The wooden chair my father uses to sit near the gold lays in pieces on the floor. I pick up what used to be the seat of the chair and hold it like a shield across my chest.

Footsteps pound up the staircase toward the tower room.

Maybe it’s the ghost of the man I killed. Still lurking here, waiting for me to come back after all this time. Or maybe whoever decapitated that guard is still nearby. I shouldn’t have run off on my own. I shouldn’t have come here at all.

My eyes widen when a figure does appear. I stumble backward until I collide with the wall. I clutch the broken chair fragment closer to my chest.

It’s not a thief or the man I killed come back to haunt me. It’s Aris.

“You shouldn’t be here,” I say. “It’s not safe.” I’m not safe is what I meant, but I can’t tell him that. I tighten my hold on the chair fragment, willing myself to look at him and not at the table. Oddly, that seems to help. My rising panic subsides the longer I look in his eyes.

Still, the ever-pulsing glow doesn’t let me forget that it’s there. Just one touch away.

“What’s wrong? What’s happened?” he asks breathlessly. His eyes are wide as he takes in the room.

“It’s gone,” I say, my voice strangely hoarse, as though being this close to the gold has strained that too.

“What’s gone?” The words echo hollowly around the room. He takes a hesitant step forward. He must’ve taken the same staircase I did. Bloody footprints trail behind him.

“My father’s gold.”

“We’ll alert the palace guard. The thieves can’t have gotten far. Come on.” He reaches out to me.

“No.” I answer as much to his statement as to his waiting hand. I’m afraid to step closer to him. Not with the table so close.

“Why not?”

I take a steadying breath. We’d never told anyone outside the family about my . . . ability. My curse. Most people have realized something was off about me, something more than just my gold skin. But we never confirmed it. Uncle Pheus always said it was better to let them wonder, to dream up their own ideas, than for us to confirm any weakness.

And yet, I feel that if anyone is going to understand my family’s curse, it will be Aris. There is nothing else to lose anyway.

“The gold my father . . . created was stored in this room.” The dingy space looks even dimmer with just one large gold table in the middle. Spider webs cling to the corners of the rafters. Oddly, none lace their way around the table legs, as if even the spiders are afraid to touch the gold.

“All of it?”

I nod. The whole reason my father had wanted The Touch in the first place was because the treasury was nearly empty, and he knew war was on the horizon. But he hadn’t turned many things to gold before turning me to gold, after which he’d refused to touch anything.

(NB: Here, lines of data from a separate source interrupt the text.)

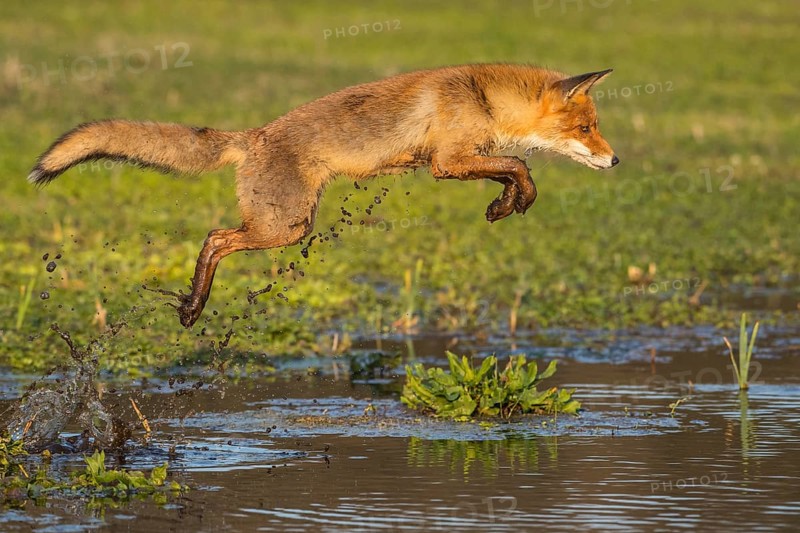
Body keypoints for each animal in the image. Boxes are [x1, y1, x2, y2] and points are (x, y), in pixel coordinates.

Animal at [28, 63, 618, 328]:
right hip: (286, 227)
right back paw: (194, 304)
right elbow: (518, 165)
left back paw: (193, 303)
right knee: (216, 237)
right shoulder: (447, 163)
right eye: (587, 129)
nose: (615, 161)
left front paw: (505, 204)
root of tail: (254, 136)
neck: (484, 97)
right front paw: (515, 200)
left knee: (218, 236)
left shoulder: (455, 162)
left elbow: (514, 170)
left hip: (286, 225)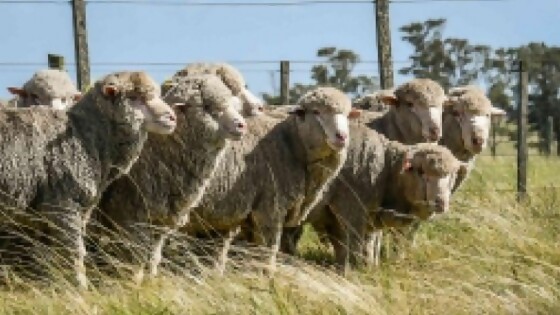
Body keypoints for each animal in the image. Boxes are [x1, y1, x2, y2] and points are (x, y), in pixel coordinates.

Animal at [0, 70, 177, 288]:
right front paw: (80, 286)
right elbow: (73, 250)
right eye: (135, 98)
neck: (86, 135)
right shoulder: (65, 202)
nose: (172, 118)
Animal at [95, 73, 248, 282]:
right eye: (208, 106)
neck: (161, 152)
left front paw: (150, 280)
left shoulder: (159, 221)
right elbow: (135, 257)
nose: (242, 125)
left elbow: (153, 256)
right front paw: (133, 281)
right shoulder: (129, 214)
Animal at [278, 123, 466, 270]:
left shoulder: (362, 217)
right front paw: (352, 272)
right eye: (420, 171)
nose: (440, 203)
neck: (387, 170)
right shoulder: (352, 209)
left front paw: (365, 268)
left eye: (452, 175)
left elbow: (365, 246)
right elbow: (353, 245)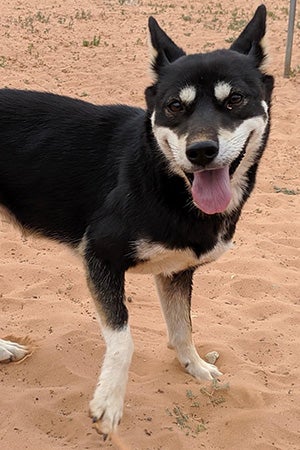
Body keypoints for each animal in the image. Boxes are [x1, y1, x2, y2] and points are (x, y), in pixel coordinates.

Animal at [0, 4, 272, 440]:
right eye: (174, 106)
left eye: (235, 100)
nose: (200, 151)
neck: (164, 177)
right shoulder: (100, 256)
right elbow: (124, 341)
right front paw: (109, 403)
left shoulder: (177, 271)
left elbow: (182, 328)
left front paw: (196, 367)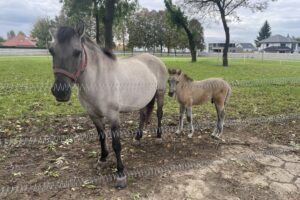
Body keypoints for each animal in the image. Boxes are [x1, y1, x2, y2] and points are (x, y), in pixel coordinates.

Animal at [48, 22, 166, 188]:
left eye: (77, 52)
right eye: (51, 51)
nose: (60, 92)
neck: (98, 79)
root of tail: (154, 58)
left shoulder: (113, 115)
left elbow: (116, 144)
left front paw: (121, 174)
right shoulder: (93, 115)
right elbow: (101, 137)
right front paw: (102, 159)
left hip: (160, 93)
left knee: (159, 114)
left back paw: (158, 137)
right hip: (143, 99)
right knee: (143, 115)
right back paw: (137, 138)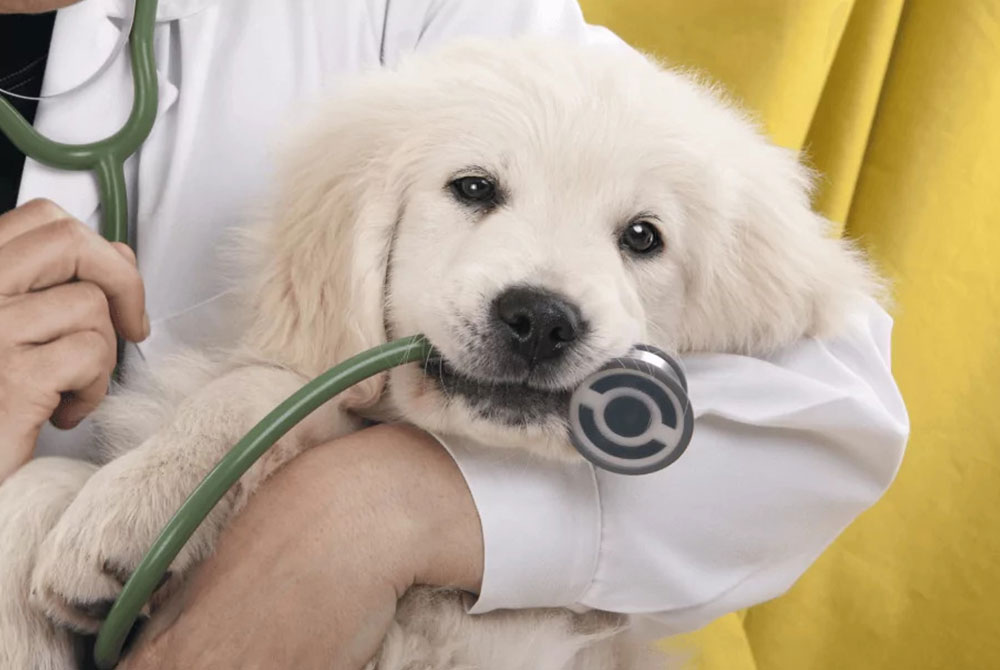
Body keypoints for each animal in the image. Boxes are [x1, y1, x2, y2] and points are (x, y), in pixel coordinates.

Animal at [0, 38, 876, 670]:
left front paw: (123, 514)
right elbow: (56, 472)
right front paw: (115, 519)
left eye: (642, 237)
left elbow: (260, 388)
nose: (541, 320)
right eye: (475, 188)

“Surely your father can survive without a few gold pieces.” Aris runs his fingers across the top of the table, leaving trails in the dust.

I shiver.

“That’s just it,” I force out, dragging my gaze away from the gold. “He can’t. Dionysus was very specific after my father begged to be released from the curse. The god told him to take everything that had been touched down to the spot where the river met the ocean to be washed before the sun set on that very day.”

I’d so often heard my father and uncle repeating the words Dionysus had said to them: “Make sure everything gets washed as I instructed, or there could be unhappy consequences. For my gifts take on a will of their own sometimes, and if it’s not fully cleansed, especially from humans, well, sometimes they find their own ways of surviving.”

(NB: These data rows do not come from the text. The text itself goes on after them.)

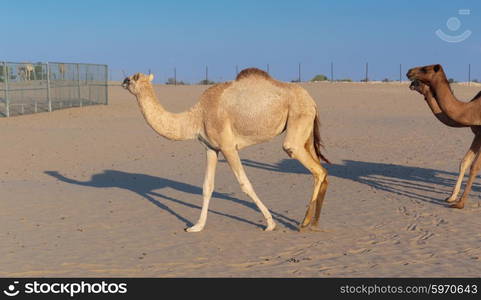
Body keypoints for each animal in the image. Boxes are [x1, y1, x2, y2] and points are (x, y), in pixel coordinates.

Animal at [120, 68, 330, 232]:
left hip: (298, 122)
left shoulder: (228, 146)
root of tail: (312, 101)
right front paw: (196, 226)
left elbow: (245, 184)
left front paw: (270, 224)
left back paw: (304, 223)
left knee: (315, 169)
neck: (196, 117)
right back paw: (315, 223)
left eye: (132, 78)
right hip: (306, 134)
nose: (123, 81)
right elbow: (207, 186)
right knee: (323, 171)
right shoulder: (211, 149)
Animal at [406, 65, 480, 209]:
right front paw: (451, 198)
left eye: (424, 69)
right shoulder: (478, 134)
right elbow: (464, 162)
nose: (409, 72)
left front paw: (460, 203)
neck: (472, 109)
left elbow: (474, 167)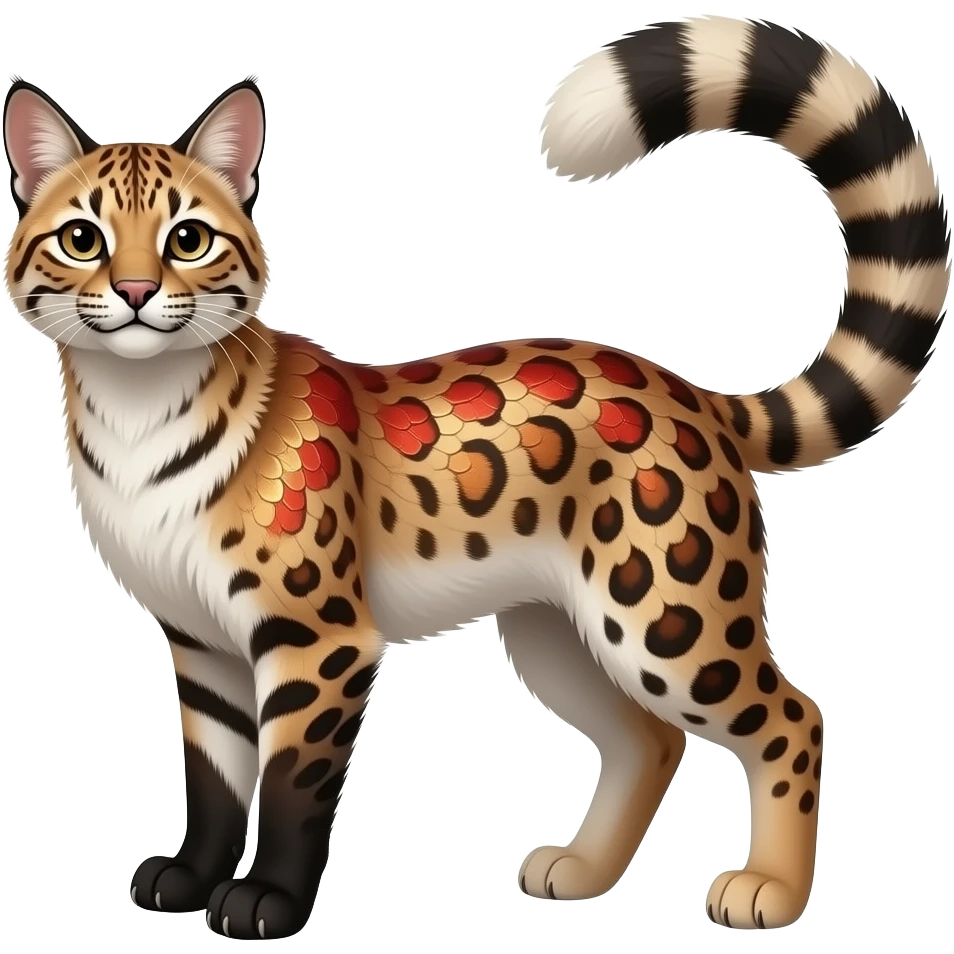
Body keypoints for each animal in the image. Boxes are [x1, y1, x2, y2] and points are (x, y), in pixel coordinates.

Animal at [2, 14, 949, 939]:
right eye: (82, 239)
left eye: (188, 239)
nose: (133, 291)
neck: (137, 416)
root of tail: (692, 393)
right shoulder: (201, 643)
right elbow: (213, 780)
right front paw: (192, 876)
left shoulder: (319, 641)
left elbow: (292, 783)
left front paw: (267, 899)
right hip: (557, 629)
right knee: (647, 740)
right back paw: (585, 870)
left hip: (666, 614)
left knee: (792, 719)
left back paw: (773, 892)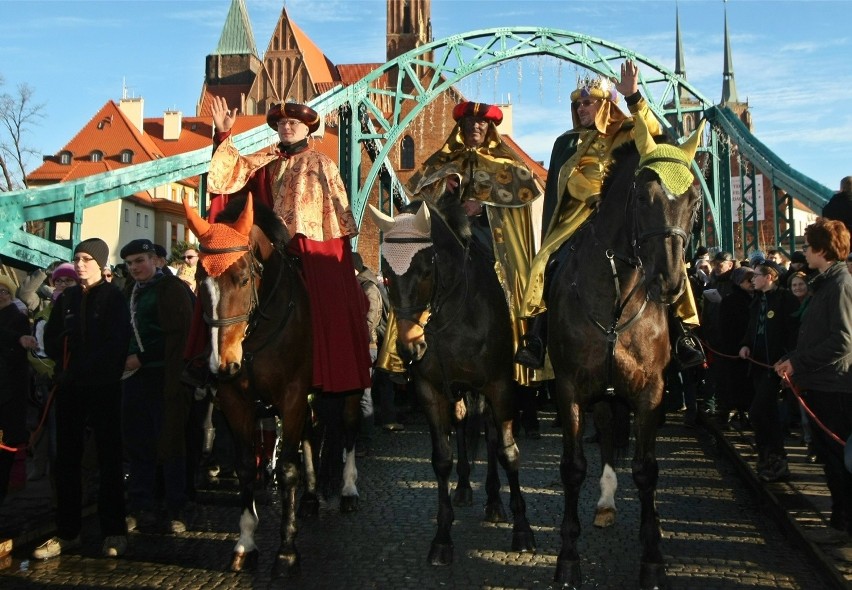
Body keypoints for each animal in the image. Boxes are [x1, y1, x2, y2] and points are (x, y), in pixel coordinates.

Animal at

“My father bathed in the water,” I recount to Aris, “and had me carted down as well. My skin turned back to normal, and after that, he forgot about the other objects.” I ignore the memory trying to surface of suddenly finding myself underwater and a halo of white light shining through the deep blue water as I sputtered back to life.

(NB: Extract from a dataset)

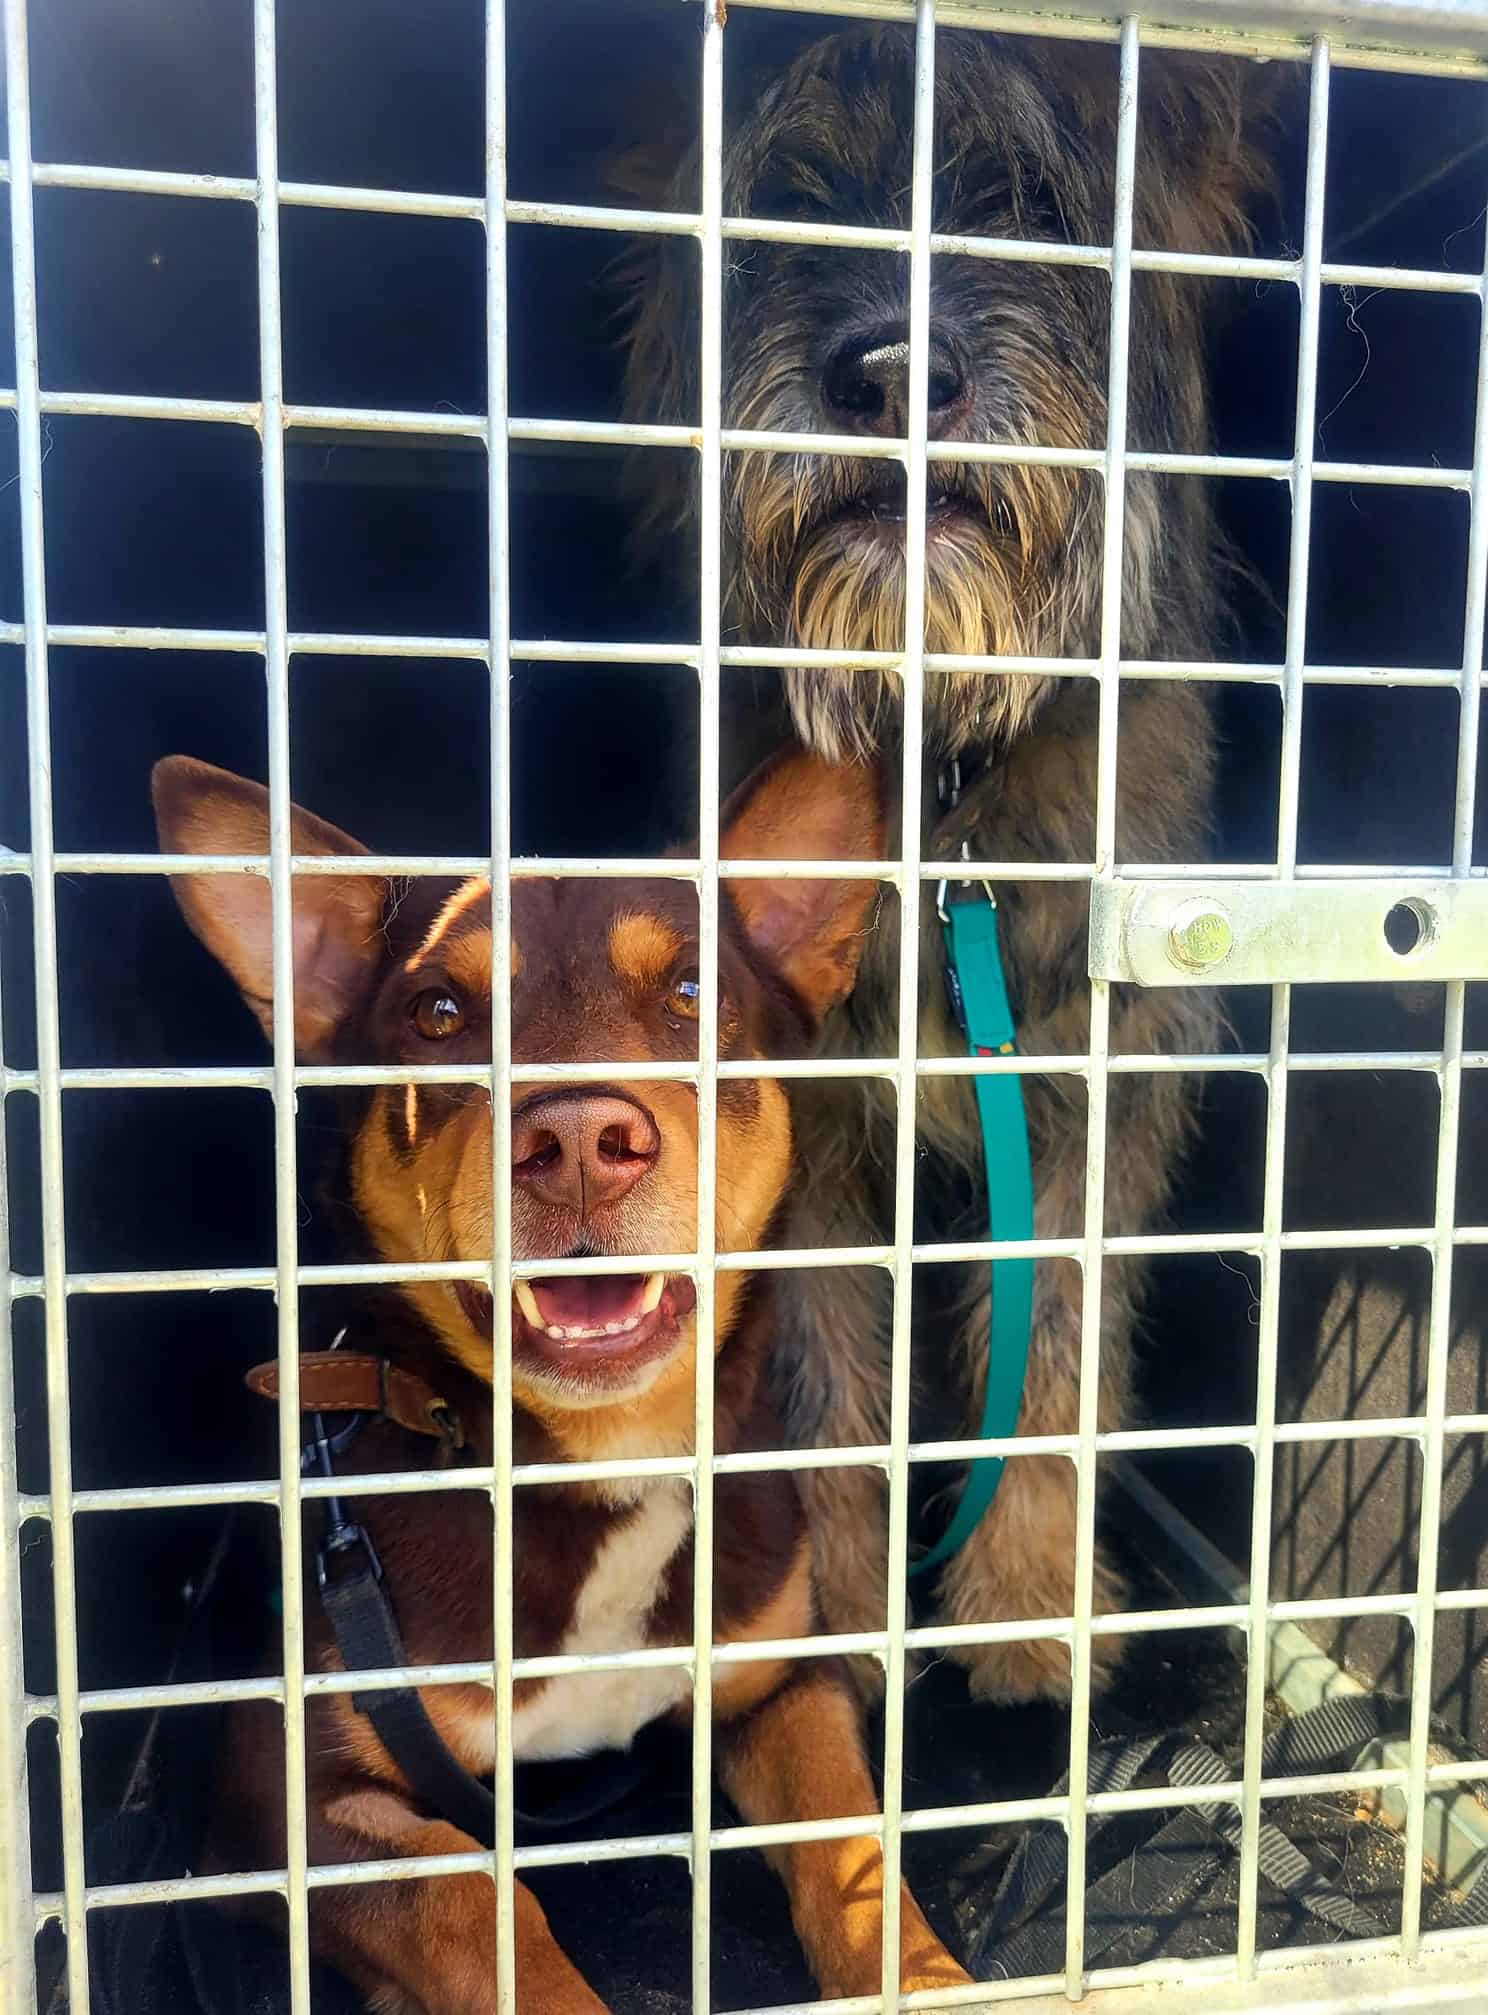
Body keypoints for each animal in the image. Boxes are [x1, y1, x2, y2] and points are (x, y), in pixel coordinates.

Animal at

“My skin was gold again at sunset.” I shudder, remembering how I thought I was turning back into a statue. My skin never hardened—it just took on its awful hue. “And the next day, my father started showing his first signs of weakness,” I continue. “He’d lost the ability to turn things to gold, but everything he’d already turned was still enchanted, still contained a piece of him.”